Document toolboxDocument toolbox

Intercepting Existing Test Data

Note that the unconstrained capture of unit test data can adversely affect the operation of your DataStage, making it inoperable in the worst case.

For more information and mitigation strategies please see Important MettleCI File System Considerations .

 

Each DataStage developer will already have a set of test data that they use to verify their job's correct operation.  MettleCI enables you to capture that data (regardless of whatever technology is currently used to supply it) and encapsulate it into a commonly managed, well governed artefact which can travel with your job to repeatedly assert its consistent behaviour in any downstream environment.  This existing test data can be captured by MettleCI by running a job in 'Data Interception' mode.

This involves running your Job from either the DataStage Designer (thick client) or DataStage Flow Designer (browser-based client) with the reserved MettleCI Unit Test environment variable set to its 'Interception' value.  This causes MettleCI to 'sniff' the data flowing down the input and output links referenced in your unit test specification and record the data it sees into the unit test data file referenced against each link.  This permits the capture of structured and unstructured data from both batch and streaming data sources.  Note that the data that appears on your output links is also captured as the current definition of 'expected' output into the relevant output data files.

High Volume Test Data

Capturing large volumes of test data will prevent those data from being interactively edited using MettleCI Workbench’s Unit Test Editor.
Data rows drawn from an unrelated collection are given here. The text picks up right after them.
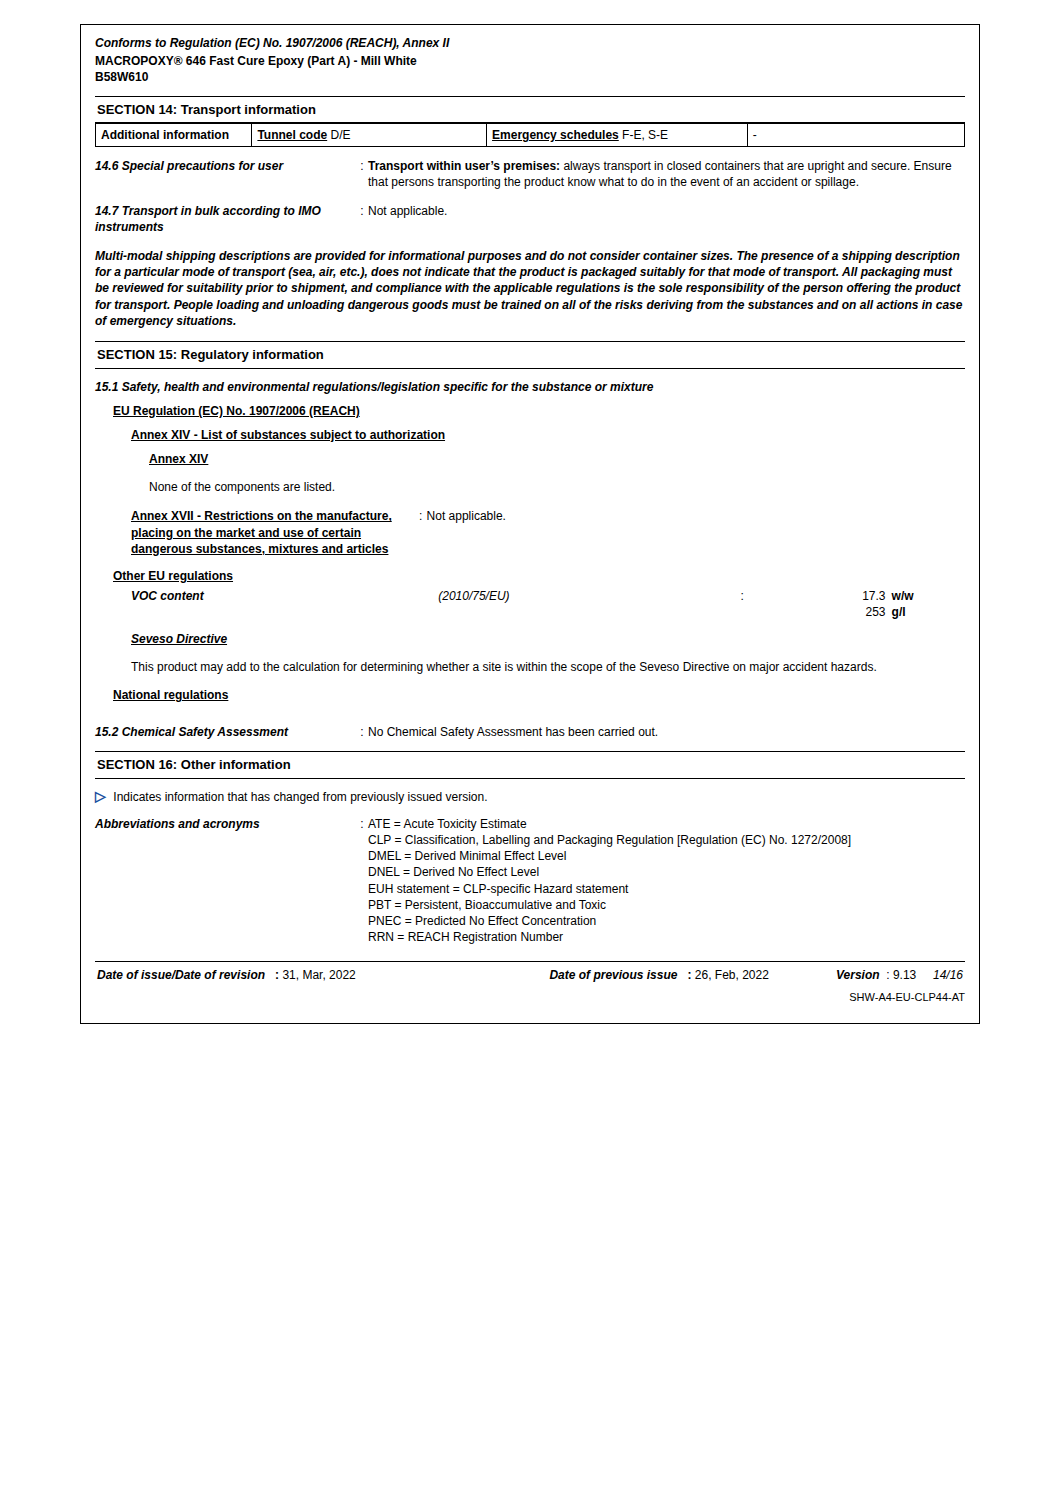Conforms to Regulation (EC) No. 1907/2006 (REACH), Annex II
MACROPOXY® 646 Fast Cure Epoxy (Part A) - Mill White
B58W610
SECTION 14: Transport information
| Additional information | Tunnel code D/E | Emergency schedules F-E, S-E | - |
14.6 Special precautions for user
:
Transport within user’s premises: always transport in closed containers that are upright and secure. Ensure that persons transporting the product know what to do in the event of an accident or spillage.
14.7 Transport in bulk according to IMO instruments
:
Not applicable.
Multi-modal shipping descriptions are provided for informational purposes and do not consider container sizes. The presence of a shipping description for a particular mode of transport (sea, air, etc.), does not indicate that the product is packaged suitably for that mode of transport. All packaging must be reviewed for suitability prior to shipment, and compliance with the applicable regulations is the sole responsibility of the person offering the product for transport. People loading and unloading dangerous goods must be trained on all of the risks deriving from the substances and on all actions in case of emergency situations.
SECTION 15: Regulatory information
15.1 Safety, health and environmental regulations/legislation specific for the substance or mixture
EU Regulation (EC) No. 1907/2006 (REACH)
Annex XIV - List of substances subject to authorization
Annex XIV
None of the components are listed.
Annex XVII - Restrictions on the manufacture, placing on the market and use of certain dangerous substances, mixtures and articles
:
Not applicable.
Other EU regulations
| VOC content | (2010/75/EU) | : | 17.3 | w/w |
| | | | 253 | g/l |
Seveso Directive
This product may add to the calculation for determining whether a site is within the scope of the Seveso Directive on major accident hazards.
National regulations
15.2 Chemical Safety Assessment
:
No Chemical Safety Assessment has been carried out.
SECTION 16: Other information
▷ Indicates information that has changed from previously issued version.
Abbreviations and acronyms
:
ATE = Acute Toxicity Estimate
CLP = Classification, Labelling and Packaging Regulation [Regulation (EC) No. 1272/2008]
DMEL = Derived Minimal Effect Level
DNEL = Derived No Effect Level
EUH statement = CLP-specific Hazard statement
PBT = Persistent, Bioaccumulative and Toxic
PNEC = Predicted No Effect Concentration
RRN = REACH Registration Number
| Date of issue/Date of revision : 31, Mar, 2022 | Date of previous issue : 26, Feb, 2022 | Version : 9.13 14/16 |
SHW-A4-EU-CLP44-AT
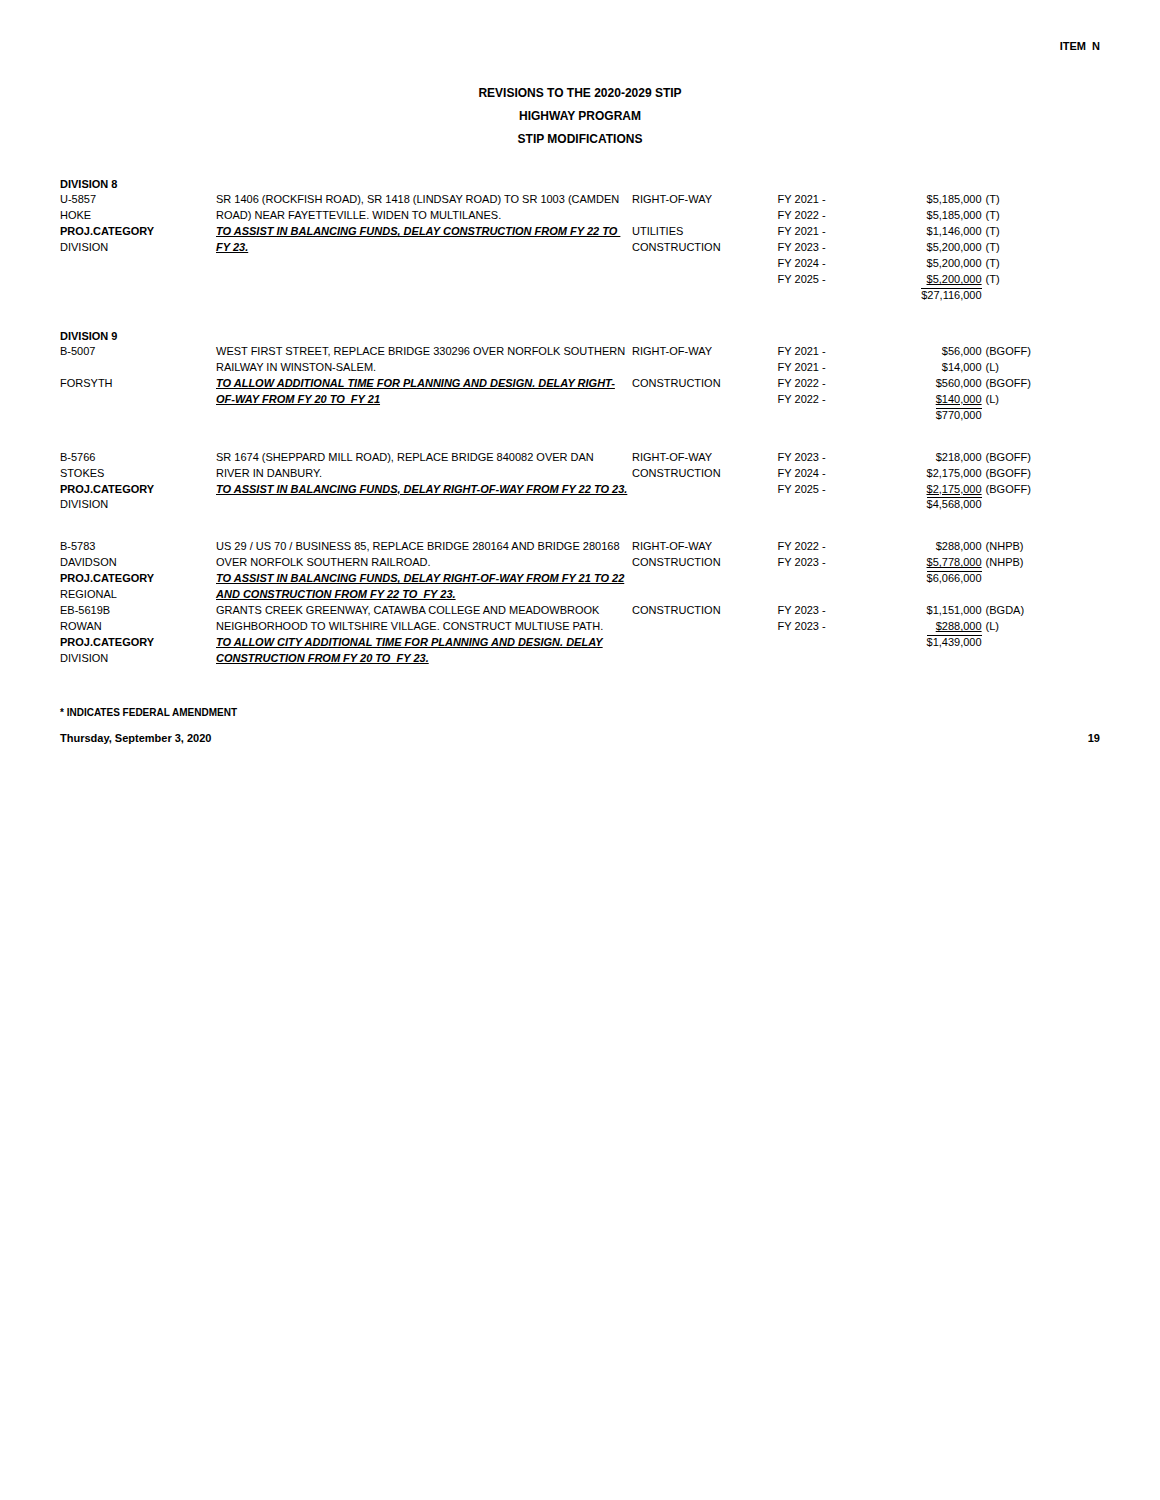ITEM N
REVISIONS TO THE 2020-2029 STIP
HIGHWAY PROGRAM
STIP MODIFICATIONS
DIVISION 8
| U-5857 HOKE PROJ.CATEGORY DIVISION | SR 1406 (ROCKFISH ROAD), SR 1418 (LINDSAY ROAD) TO SR 1003 (CAMDEN ROAD) NEAR FAYETTEVILLE. WIDEN TO MULTILANES. TO ASSIST IN BALANCING FUNDS, DELAY CONSTRUCTION FROM FY 22 TO FY 23. | RIGHT-OF-WAY UTILITIES CONSTRUCTION | FY 2021 - FY 2022 - FY 2021 - FY 2023 - FY 2024 - FY 2025 - | $5,185,000 $5,185,000 $1,146,000 $5,200,000 $5,200,000 $5,200,000 $27,116,000 | (T) (T) (T) (T) (T) (T) |
DIVISION 9
| B-5007 FORSYTH | WEST FIRST STREET, REPLACE BRIDGE 330296 OVER NORFOLK SOUTHERN RAILWAY IN WINSTON-SALEM. TO ALLOW ADDITIONAL TIME FOR PLANNING AND DESIGN. DELAY RIGHT-OF-WAY FROM FY 20 TO FY 21 | RIGHT-OF-WAY CONSTRUCTION | FY 2021 - FY 2021 - FY 2022 - FY 2022 - | $56,000 $14,000 $560,000 $140,000 $770,000 | (BGOFF) (L) (BGOFF) (L) |
| B-5766 STOKES PROJ.CATEGORY DIVISION | SR 1674 (SHEPPARD MILL ROAD), REPLACE BRIDGE 840082 OVER DAN RIVER IN DANBURY. TO ASSIST IN BALANCING FUNDS, DELAY RIGHT-OF-WAY FROM FY 22 TO 23. | RIGHT-OF-WAY CONSTRUCTION | FY 2023 - FY 2024 - FY 2025 - | $218,000 $2,175,000 $2,175,000 $4,568,000 | (BGOFF) (BGOFF) (BGOFF) |
| B-5783 DAVIDSON PROJ.CATEGORY REGIONAL | US 29 / US 70 / BUSINESS 85, REPLACE BRIDGE 280164 AND BRIDGE 280168 OVER NORFOLK SOUTHERN RAILROAD. TO ASSIST IN BALANCING FUNDS, DELAY RIGHT-OF-WAY FROM FY 21 TO 22 AND CONSTRUCTION FROM FY 22 TO FY 23. | RIGHT-OF-WAY CONSTRUCTION | FY 2022 - FY 2023 - | $288,000 $5,778,000 $6,066,000 | (NHPB) (NHPB) |
| EB-5619B ROWAN PROJ.CATEGORY DIVISION | GRANTS CREEK GREENWAY, CATAWBA COLLEGE AND MEADOWBROOK NEIGHBORHOOD TO WILTSHIRE VILLAGE. CONSTRUCT MULTIUSE PATH. TO ALLOW CITY ADDITIONAL TIME FOR PLANNING AND DESIGN. DELAY CONSTRUCTION FROM FY 20 TO FY 23. | CONSTRUCTION | FY 2023 - FY 2023 - | $1,151,000 $288,000 $1,439,000 | (BGDA) (L) |
* INDICATES FEDERAL AMENDMENT
Thursday, September 3, 2020 19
In these circumstances you will be presented with a message of the form:

{data-file-name}.csv is in ReadOnly mode. The data file is larger than is recommended for editing in workbench.

In this instance you can still edit the data file by exporting it to a CSV file (using the download button on the Unit Test Editor toolbar), editing it using your favourite local CSV editor, such as Microsoft Excel, and then re-importing it using the upload button.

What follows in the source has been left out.